Camp. She hopes his clothing has not been anointed with iron-on identification tags, first-middle-last-name, has not been packed up in some hand-me-down canvas sack and tossed into a tall bus bound for the green hills, the blue mountains, the great glassy lakes of the upper Northeast. On a rampage, she imagines learning his exact location from the weekly required letters that the mailman unceremoniously stuffs into his parents’ mailbox.

“Dear Mom and Dad, I’m playing lots of tennis, learning riflery, arts and crafts. Accidently hit a kid from Rhode Island with a golf club, he had to get stitches, but no one likes him anyway so it’s okay. Send my goggles and some decent — not sugarless, definitely bubble — gum.
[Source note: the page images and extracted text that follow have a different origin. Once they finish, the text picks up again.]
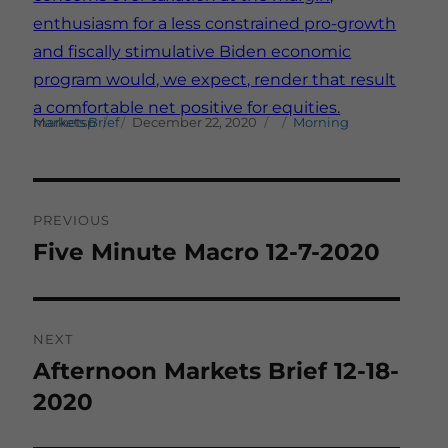
enthusiasm for a less constrained pro-growth
and fiscally stimulative Biden economic
program would, we expect, render that result
a comfortable net positive for equities.
Author
Posted on
Categories
marketsp
Morning Markets Brief
December 22, 2020
Post
PREVIOUS
navigation
Five Minute Macro 12-7-2020
Previous
post:
NEXT
Afternoon Markets Brief 12-18-
Next
post:
2020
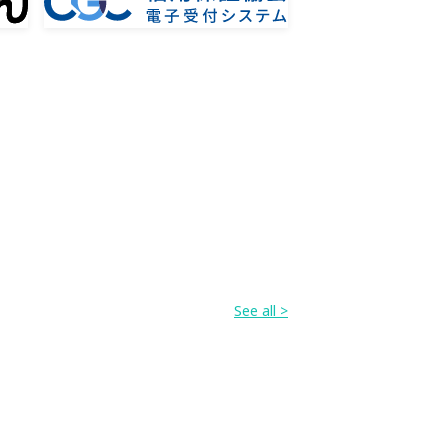
See all >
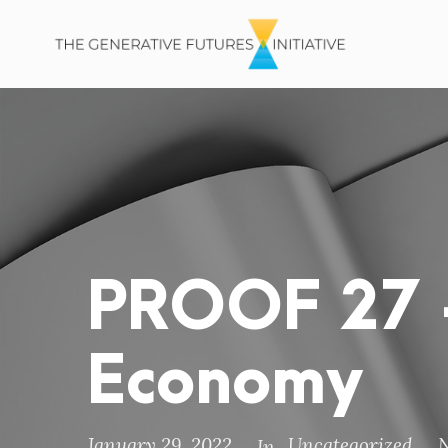
PROOF 27 –
Economy
January 29, 2022
Uncategorized
In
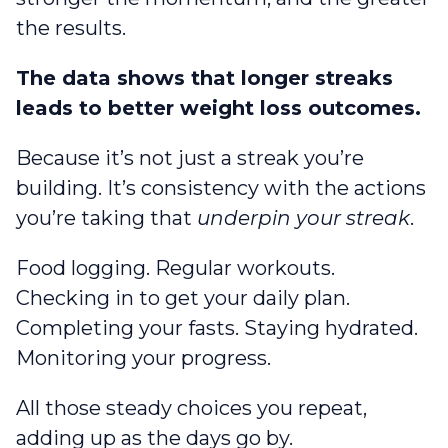
the results.
The data shows that longer streaks
leads to better weight loss outcomes.
Because it’s not just a streak you’re
building. It’s consistency with the actions
you’re taking that
underpin your streak
.
Food logging. Regular workouts.
Checking in to get your daily plan.
Completing your fasts. Staying hydrated.
Monitoring your progress.
All those steady choices you repeat,
adding up as the days go by.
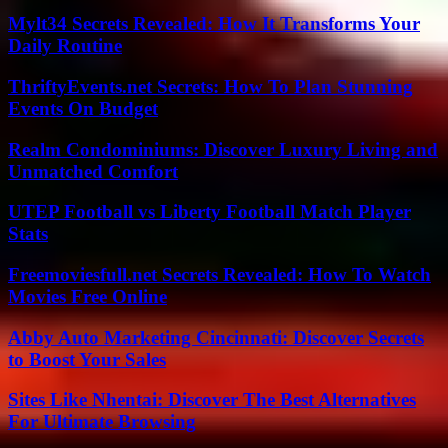
Mylt34 Secrets Revealed: How It Transforms Your
Daily Routine
ThriftyEvents.net Secrets: How To Plan Stunning
Events On Budget
Realm Condominiums: Discover Luxury Living and
Unmatched Comfort
UTEP Football vs Liberty Football Match Player
Stats
Freemoviesfull.net Secrets Revealed: How To Watch
Movies Free Online
Abby Auto Marketing Cincinnati: Discover Secrets
to Boost Your Sales
Sites Like Nhentai: Discover The Best Alternatives
For Ultimate Browsing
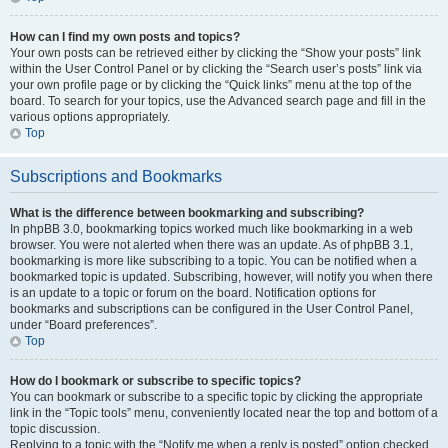
How can I find my own posts and topics?
Your own posts can be retrieved either by clicking the “Show your posts” link
within the User Control Panel or by clicking the “Search user’s posts” link via
your own profile page or by clicking the “Quick links” menu at the top of the
board. To search for your topics, use the Advanced search page and fill in the
various options appropriately.
Top
Subscriptions and Bookmarks
What is the difference between bookmarking and subscribing?
In phpBB 3.0, bookmarking topics worked much like bookmarking in a web
browser. You were not alerted when there was an update. As of phpBB 3.1,
bookmarking is more like subscribing to a topic. You can be notified when a
bookmarked topic is updated. Subscribing, however, will notify you when there
is an update to a topic or forum on the board. Notification options for
bookmarks and subscriptions can be configured in the User Control Panel,
under “Board preferences”.
Top
How do I bookmark or subscribe to specific topics?
You can bookmark or subscribe to a specific topic by clicking the appropriate
link in the “Topic tools” menu, conveniently located near the top and bottom of a
topic discussion.
Replying to a topic with the “Notify me when a reply is posted” option checked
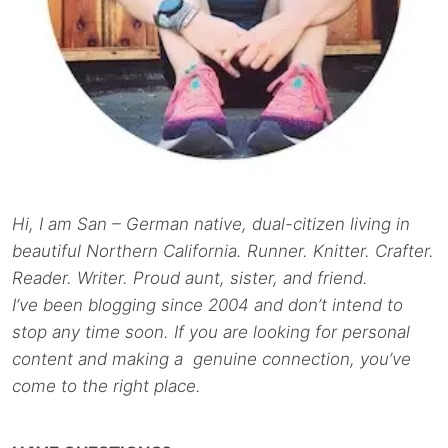
Hi, I am San – German native, dual-citizen living in
beautiful Northern California. Runner. Knitter. Crafter.
Reader. Writer. Proud aunt, sister, and friend.
I’ve been blogging since 2004 and don’t intend to
stop any time soon. If you are looking for personal
content and making a genuine connection, you’ve
come to the right place.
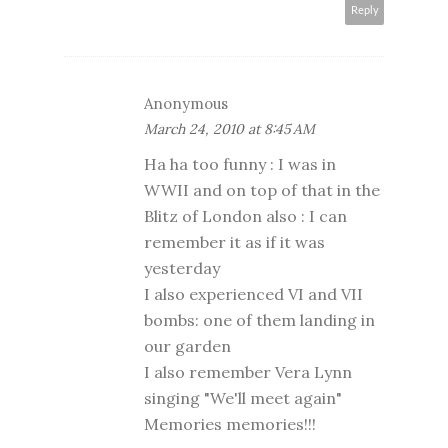
Reply
Anonymous
March 24, 2010 at 8:45 AM
Ha ha too funny : I was in
WWII and on top of that in the
Blitz of London also : I can
remember it as if it was
yesterday
I also experienced VI and VII
bombs: one of them landing in
our garden
I also remember Vera Lynn
singing "We'll meet again"
Memories memories!!!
Love.”

She will hunt him down, slither through the gates posing as a new member of the kitchen staff, and butcher knife in hand, will slip from cabin to cabin during the night sampling bits and pieces, a few in every bunk, until she finds him.
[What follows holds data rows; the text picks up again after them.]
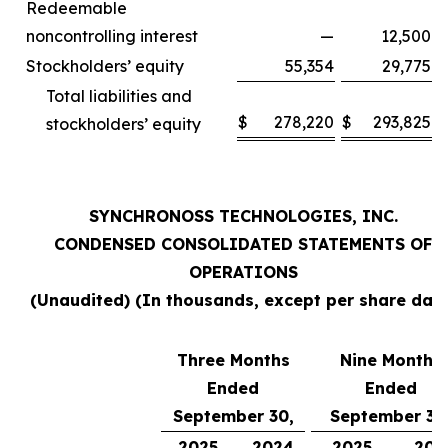
Redeemable
noncontrolling interest
—
12,500
Stockholders’ equity
55,354
29,775
Total liabilities and
$
278,220
$
293,825
stockholders’ equity
SYNCHRONOSS TECHNOLOGIES, INC.
CONDENSED CONSOLIDATED STATEMENTS OF
OPERATIONS
(Unaudited) (In thousands, except per share data
Three Months
Nine Months
Ended
Ended
September 30,
September 30
2025
2024
2025
202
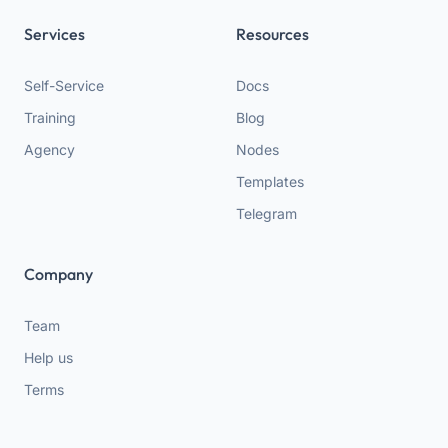
Services
Resources
Self-Service
Docs
Training
Blog
Agency
Nodes
Templates
Telegram
Company
Team
Help us
Terms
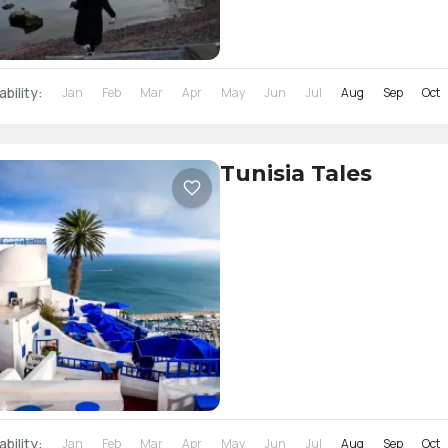
ability:
Jan
Feb
Mar
Apr
May
Jun
Jul
Aug
Sep
Oct
Tunisia Tales
ability:
Jan
Feb
Mar
Apr
May
Jun
Jul
Aug
Sep
Oct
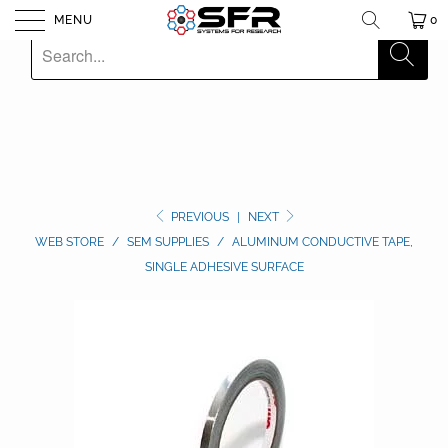
MENU
0
PREVIOUS
|
NEXT
WEB STORE
/
SEM SUPPLIES
/
ALUMINUM CONDUCTIVE TAPE,
SINGLE ADHESIVE SURFACE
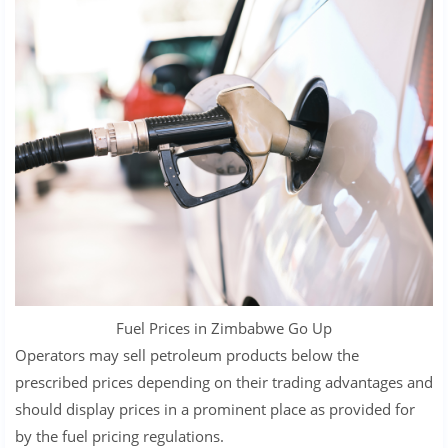
Fuel Prices in Zimbabwe Go Up
Operators may sell petroleum products below the
prescribed prices depending on their trading advantages and
should display prices in a prominent place as provided for
by the fuel pricing regulations.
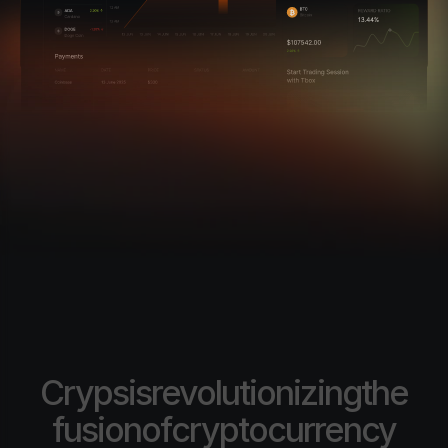
Cryps
is
revolutionizing
the
fusion
of
cryptocurrency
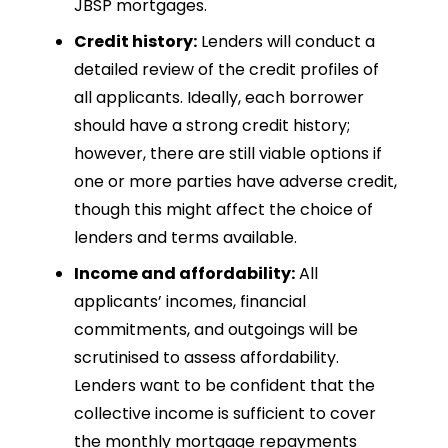
JBSP mortgages.
Credit history:
Lenders will conduct a
detailed review of the credit profiles of
all applicants. Ideally, each borrower
should have a strong credit history;
however, there are still viable options if
one or more parties have adverse credit,
though this might affect the choice of
lenders and terms available.
Income and affordability:
All
applicants’ incomes, financial
commitments, and outgoings will be
scrutinised to assess affordability.
Lenders want to be confident that the
collective income is sufficient to cover
the monthly mortgage repayments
Camp. Evergreens. A mess hall of logs and mortar. Squat cabins dotting the acres. The air inside the cabin is dank, filled with the pungent meaty odor of boys. Not a clue that civilization is within rifle’s range. Here they train, sending arrows through the sky, rigging masts and line, studying the identification marks of both spider and snake, embarking on evening expeditions, survival nights spent deep in the wood, skin painted with insect repellent, Six-Twelve, Cutter’s, each camper equipped with a flashlight, Hershey bar, and Morse-code ring. She thinks of the five hundred boys, the excitement, the charge of their raunchy and rustic range as compared to her own memories of summers spent segregated, sent with a thousand girls to the hills of Pennsylvania. Swimming the dark and mossy lake, ankles kissed by slipper fish, feet taken by the mysterious murk at the bottom, the waterland, an unidentifiable mush forever threatening to open and swallow a plump young camper with a single gulp, a great burp bubbling to the surface. The sharp sting of the guardian’s tin whistle beckons the little ones out of the water, back onto terra firma. From here, even with my obstructed view, I feel I can see them as though in the full light of day; the water beading on their skin, the nylon, the crocheted cotton of their suits, clinging. I see the outlines of thighs, plump and perfect buttocks, hard pin-headed nipples, the sloping, small, dainty V marking the smooth slit, the path to the queen’s palace. I see them breaststroking, sidestroking, crawling their way to health and good fortune, and God, I want one, any one would do. I want not so much to see her — that would be too much, would force too many comparisons — but to blind myself, to close my eyes and simply feel her. And perhaps, as though I were some crippled old man, she would take pity on me and lie next to me on this thin, narrow cot.